A New Beginning ist ein gelungenes Adventure, das viel richtig macht. So wirkt die düstere Zukunft angenehm lebendig, da die Menschen nicht nur eine andere Technik und futuristische Kommunikationsformen haben, sondern auch eine spezielle Denkweise, die vom bereits erlebten Klimakollaps geprägt ist. Obwohl Fay das Küken ist und Bent der kauzige Wissenschaftler, haben die Charaktere doch ihre Eigenheiten, die sie besonders machen. So nimmt man Svensson ohne Weiteres ab, dass er vom Wissenschaftsbetrieb gefrustet ist und seine Ruhe will. Es ist zwar ein Öko-Abenteuer, aber das erklärt einem nicht die Welt mit erhobenem Zeigefinger, sondern macht neugierig. Die Story beginnt spannend, da man sich fragt, wie die Zeitreisenden wohl unsere Welt überzeugen wollen, auf Verbrennungsmotoren zu verzichten. Aber dann geht's plötzlich und ohne Not recht konventionell im Stil eines Hollywood-Thrillers weiter, was deutlich an der Motivation sägt. Die Rätsel sind logisch aufgebaut, allerdings braucht man für sie kaum die eingebaute Hilfe, da sie fast schon zu offensichtlich sind.
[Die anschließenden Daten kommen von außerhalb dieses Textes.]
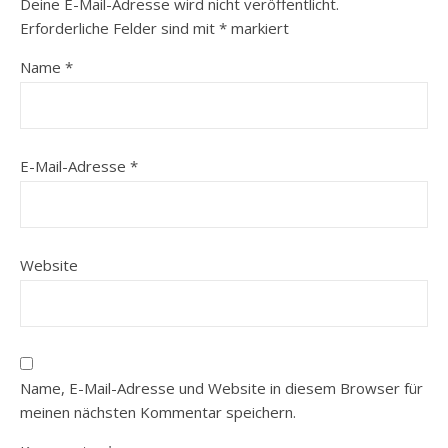
Deine E-Mail-Adresse wird nicht veröffentlicht.
Erforderliche Felder sind mit
*
markiert
Name
*
E-Mail-Adresse
*
Website
Name, E-Mail-Adresse und Website in diesem Browser für
meinen nächsten Kommentar speichern.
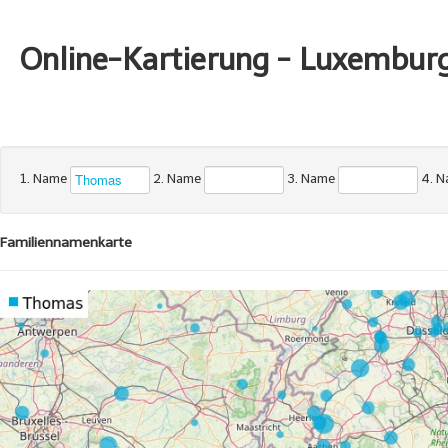
Online-Kartierung - Luxembur
1. Name
2. Name
3. Name
4. 
Familiennamenkarte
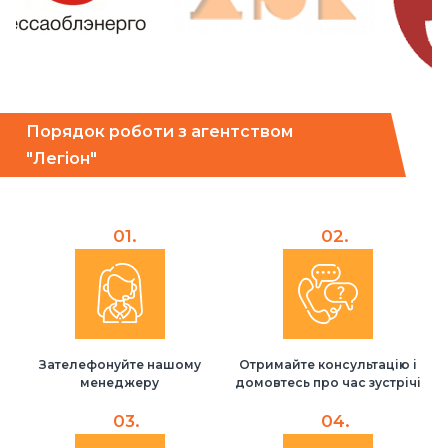
Порядок роботи з агентством
"Легіон"
01.
02.
Зателефонуйте нашому
Отримайте консультацію і
менеджеру
домовтесь про час зустрічі
03.
04.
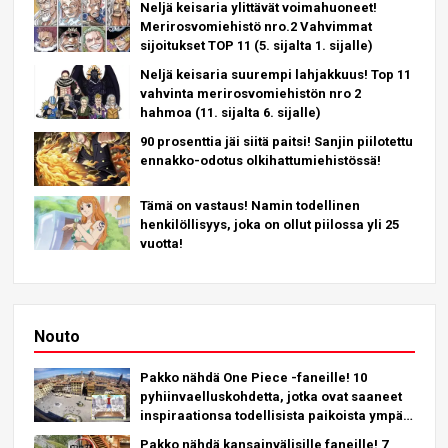
Neljä keisaria ylittävät voimahuoneet!
Merirosvomiehistö nro.2 Vahvimmat
sijoitukset TOP 11 (5. sijalta 1. sijalle)
Neljä keisaria suurempi lahjakkuus! Top 11
vahvinta merirosvomiehistön nro 2
hahmoa (11. sijalta 6. sijalle)
90 prosenttia jäi siitä paitsi! Sanjin piilotettu
ennakko-odotus olkihattumiehistössä!
Tämä on vastaus! Namin todellinen
henkilöllisyys, joka on ollut piilossa yli 25
vuotta!
Nouto
Pakko nähdä One Piece -faneille! 10
pyhiinvaelluskohdetta, jotka ovat saaneet
inspiraationsa todellisista paikoista ympäri
maapalloa!
Pakko nähdä kansainvälisille faneille! 7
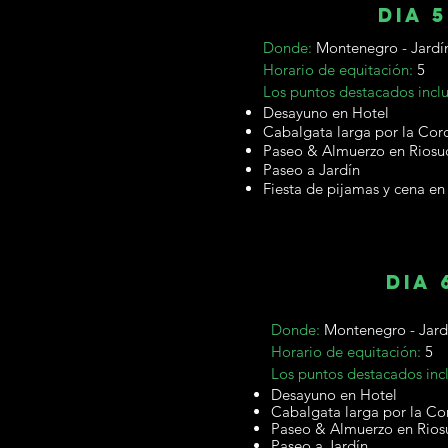
dia 5
Donde:
Montenegro - Jardí
Horario de equitación:
5
Los puntos destacados incl
Desayuno en Hotel
Cabalgata larga por la Cord
Paseo & Almuerzo en Riosu
Paseo a Jardín
Fiesta de pijamas y cena en
dia 
Donde:
Montenegro - Jard
Horario de equitación:
5
Los puntos destacados inc
Desayuno en Hotel
Cabalgata larga por la Co
Paseo & Almuerzo en Rios
Paseo a Jardín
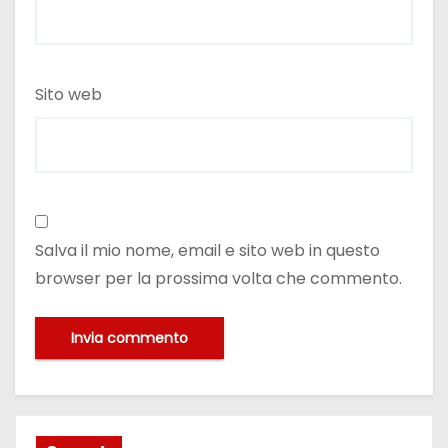
Sito web
Salva il mio nome, email e sito web in questo
browser per la prossima volta che commento.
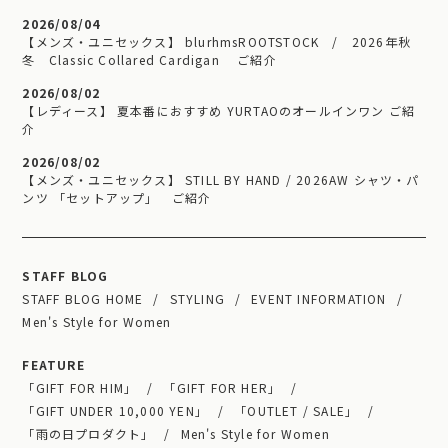
2026/08/04
【メンズ・ユニセックス】 blurhmsROOTSTOCK / 2026年秋
冬 Classic Collared Cardigan ご紹介
2026/08/02
【レディース】 夏本番におすすめ YURTAOのオールインワン ご紹
介
2026/08/02
【メンズ・ユニセックス】 STILL BY HAND / 2026AW シャツ・パ
ンツ 「セットアップ」 ご紹介
STAFF BLOG
STAFF BLOG HOME
STYLING
EVENT INFORMATION
Men's Style for Women
FEATURE
「GIFT FOR HIM」
「GIFT FOR HER」
「GIFT UNDER 10,000 YEN」
「OUTLET / SALE」
「雨の日プロダクト」
Men's Style for Women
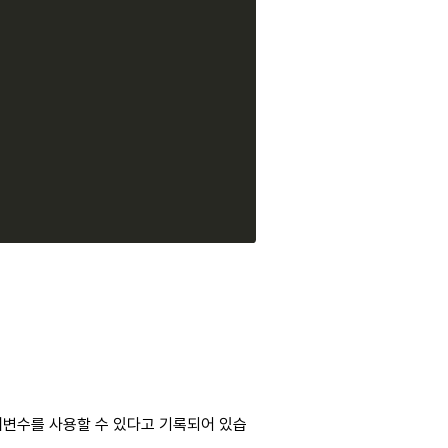
매개변수를 사용할 수 있다고 기록되어 있습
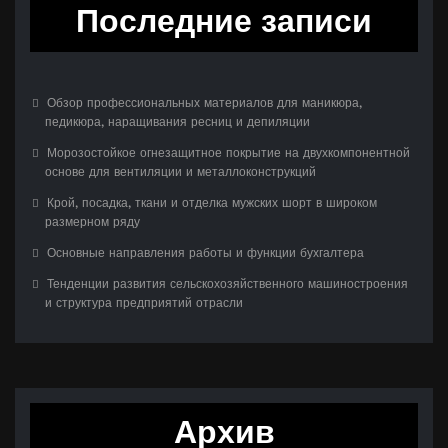
Последние записи
Обзор профессиональных материалов для маникюра,
педикюра, наращивания ресниц и депиляции
Морозостойкое огнезащитное покрытие на двухкомпонентной
основе для вентиляции и металлоконструкций
Крой, посадка, ткани и отделка мужских шорт в широком
размерном ряду
Основные направления работы и функции бухгалтера
Тенденции развития сельскохозяйственного машиностроения
и структура предприятий отрасли
Архив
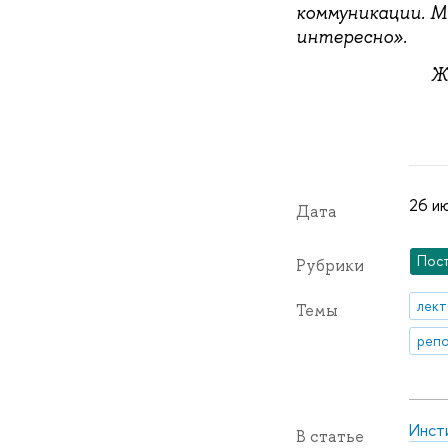
коммуникации. М
интересно».
Ж
26 ию
Дата
Пос
Рубрики
лек
Темы
репо
Инст
В статье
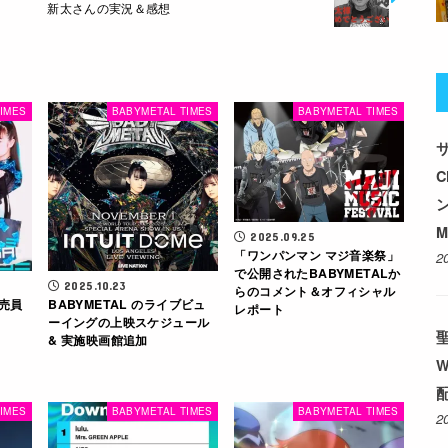
新太さんの実況＆感想
IMES
BABYMETAL TIMES
BABYMETAL TIMES
サ
M
2025.09.25
「ワンパンマン マジ音楽祭」
2
で公開されたBABYMETALか
2025.10.23
らのコメント＆オフィシャル
販売員
BABYMETAL のライブビュ
レポート
ーイングの上映スケジュール
& 実施映画館追加
配
IMES
BABYMETAL TIMES
BABYMETAL TIMES
2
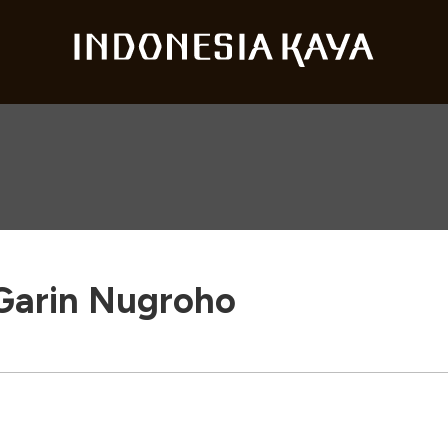
Garin Nugroho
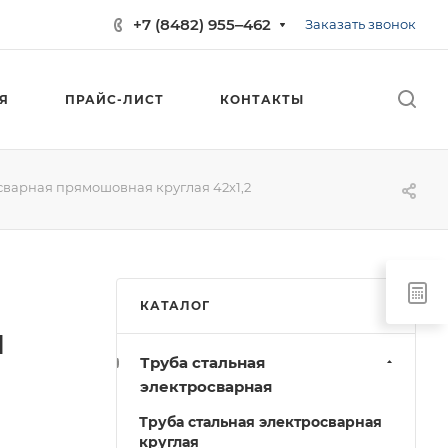
+7 (8482) 955‒462
Заказать звонок
Я
ПРАЙС-ЛИСТ
КОНТАКТЫ
сварная прямошовная круглая 42х1,2
КАТАЛОГ
я
Труба стальная
электросварная
Труба стальная электросварная
круглая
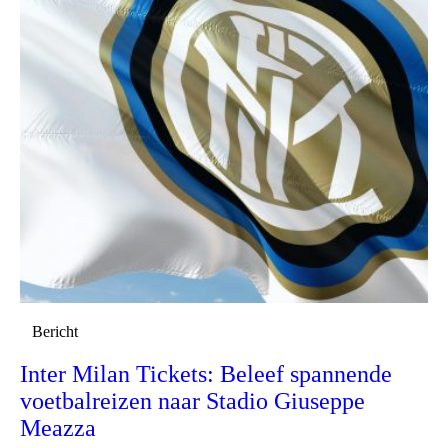
Bericht
Inter Milan Tickets: Beleef spannende
voetbalreizen naar Stadio Giuseppe
Meazza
Die Gespräche sind gewohnt gut vertont, aber der Inhalt lässt sich nicht groß beeinflussen, obwohl einem die verschiedenen Antworten genau das vorgaukeln - schade! Ebenfalls kein Ruhmesblatt verdient der verwendete Kopierschutz, der dem einen oder anderen den stilechten Comic-Genuss verhageln könnte. Wer damit keine Probleme hat, erlebt ein ebenso ambitioniertes wie futuristisches Abenteuer rund um den Klimaschutz.

Pro

glaubwürdiges Szenario
besondere Charaktere
frische Klimawandel-Thematik
spannender Beginn
ansehnliche Comickulisse
logische Rätsel
kein erhobener Zeigefinger

Kontra

Story letztlich vorhersehbar
einige zu offensichtliche Lösungen
es fehlen anspruchsvollere Rätsel
Dialoge sind vorgegeben

Wertung

PC

Keine Neuerfindung des Genres aber doch ein lohnenswertes Zukunfts-Adventure.